War, children, it’s just a shot away!

It was about war, wasn’t it? Isn’t that what Mick meant when he sang, Oh a storm is threatening my very life today. If I don’t get some shelter I’m gonna fade away?

It certainly epitomized the thoughts and emotions of a generation of people who saw the fruitlessness of that war. Oh wait, police action. At 12, I watched the news in the evening, saw the destruction of villages and people, of jungle and life. Sure seemed like war to me. People died in war and that was what was happening every day in Viet Nam. Did ‘police action’ make it less violent, less deadly? It didn’t seem that way to me.

And yet not seeming to learn from our mistakes we as a nation are embroiled in yet another war, and the same sad consequences are spread across the news every day. So maybe that was why the song was running rampantly through my head. Again, loyal American’s are going off to war, to fight in a country that isn’t even sure it wants us there. There are points for and against that war and it’s not for me to say what’s right or wrong. I don’t support the war – but I whole-heartedly support our troops. I can’t even imagine the courage it takes to go to a place to fight for the rights of people who want to kill you for your protection and yet troops do it every single day.
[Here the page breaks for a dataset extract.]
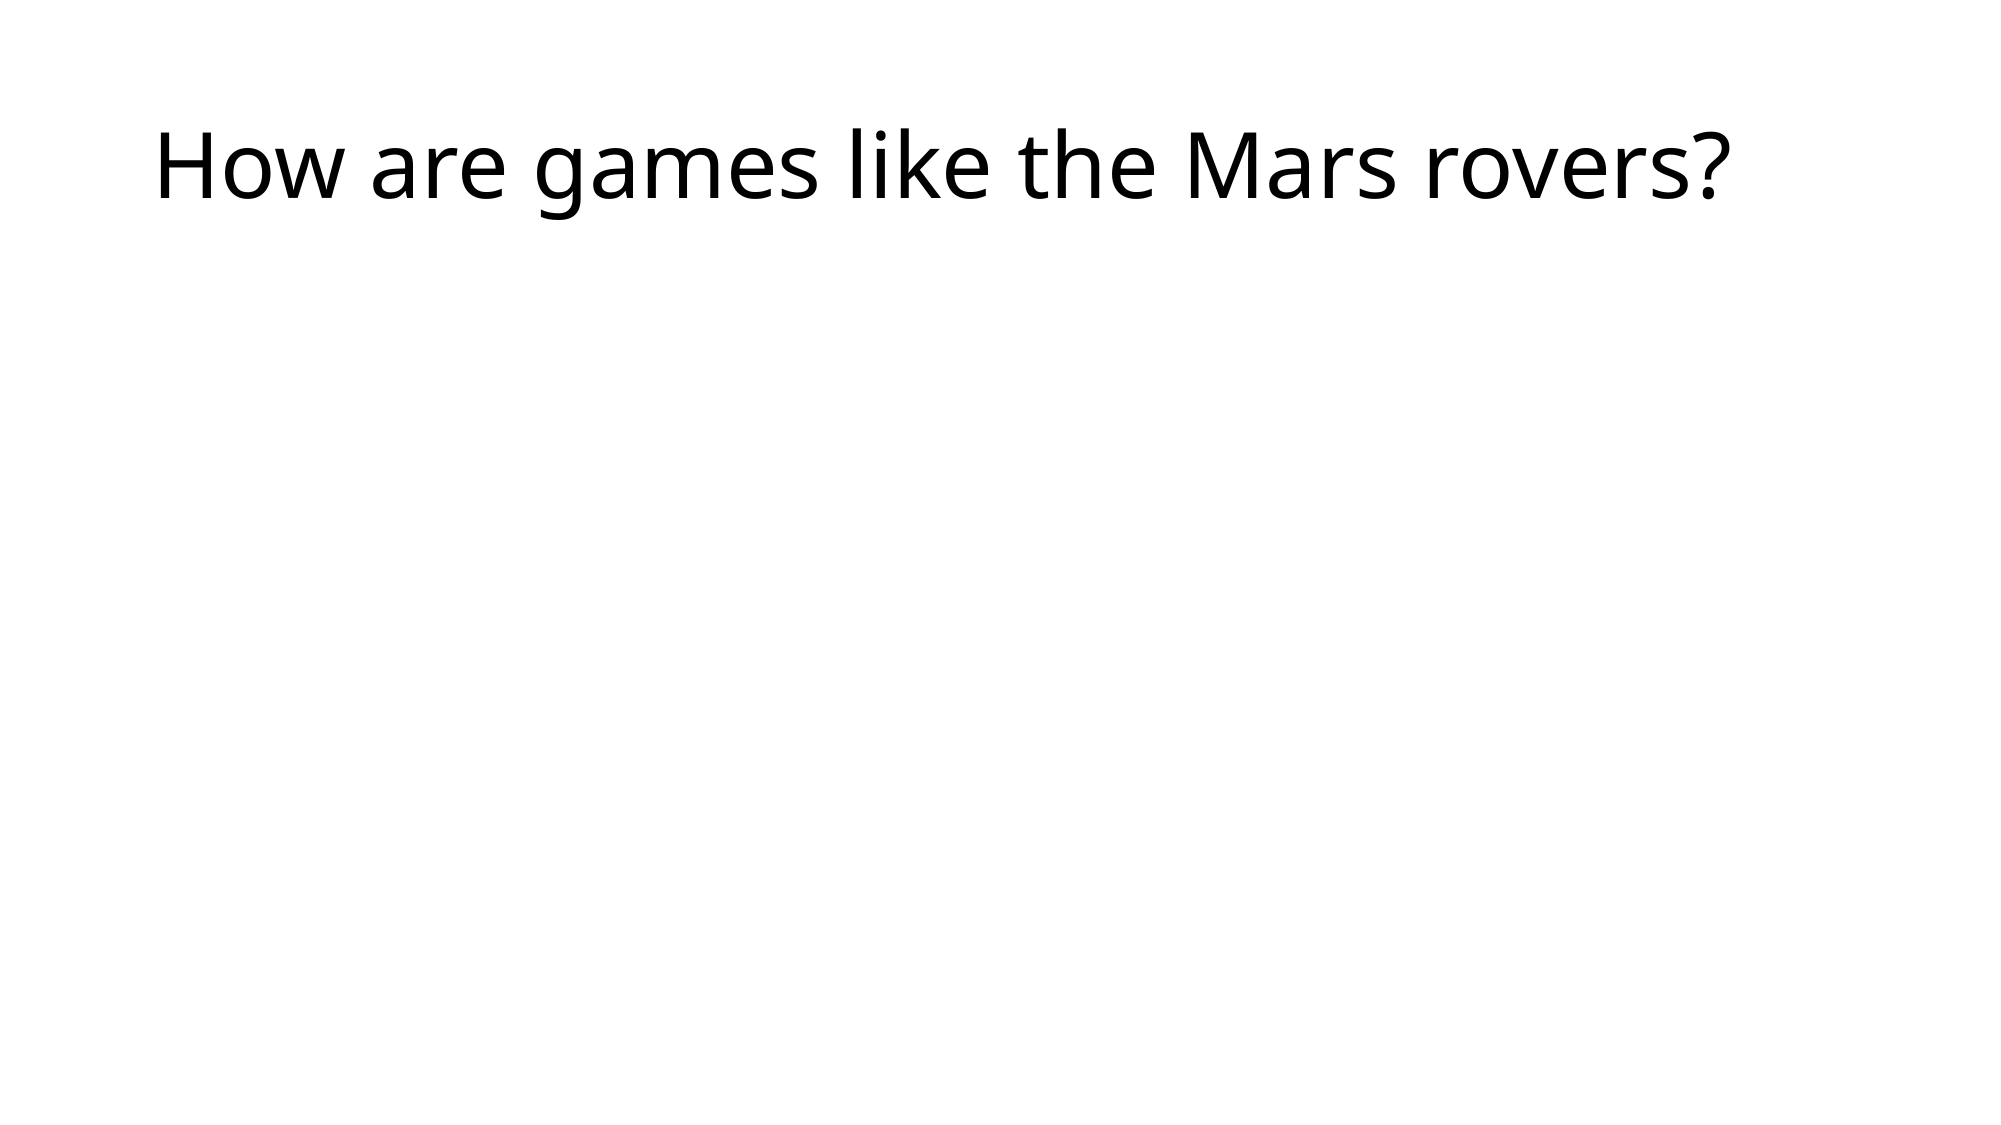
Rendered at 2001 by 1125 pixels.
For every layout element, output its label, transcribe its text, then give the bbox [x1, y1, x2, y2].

So was the song repeating through my mind as a reminder that we are at war again? That precious life on all sides of this combat are being recklessly lost? I had to print out the words to look at them, to see what they said to me before some possibilities started to occur to me.

The words seemed so hopeless – almost as if the darkness and despair were coming regardless of what we do. Rape and murder? Certainly common enough in war, but not exclusive attributes of warring activities. So was it a societal epidemic it was referring to? Man, where was Mick when I really need some answers!

So I started taking a broader look at the world around me. Not hard to do since every news broadcast, newspaper and internet blog is full of the miseries of this world; of everything that is wrong with people, the world. Yes, all of it is true – our children are dying in the streets in Iraq and America. Children are starving as well and we’re tolerating it as a society because we simply don’t know what to do to reclaim our streets and towns, our world. Our hearts weep with the wasted potential of our youth, our future. Famililes shed tears over flags that cover the coffins of our dead and wash the blood off the sidewalks and streets and pray that the violence doesn’t claim anymore lives. How do we keep hoping; hoping that it will change?

And then one line in the song suddenly jumped out at me.

I tell you love, sister, it's just a kiss away

Isn’t our love our strongest shield? No, it cannot stop the bullets as they blast through bodies, tearing asunder not only the body but the lives of so many. But can love help us to find a way to shield the kids who carry the guns because they see them as the only protection from a hostile world? If we love enough, not only our family, but our communities, our cities and towns and neighbors, if we love enough can we do it? Will love make us strong enough to stand up and say ‘No MORE!’? No more fruitless death, that your gangs are not family, they are not love. They are only a temporal path to destruction derived from people who don’t have a clue as to what real love is? Who don’t know the shield of protection the loving arms of mothers and fathers and grandparents and family and friends of all types provide.

No, love cannot stop a bullet but it can stop the tide of violence by building children and society strong enough to take a stand against it; one person at a time.

This sister will choose love, with all my heart.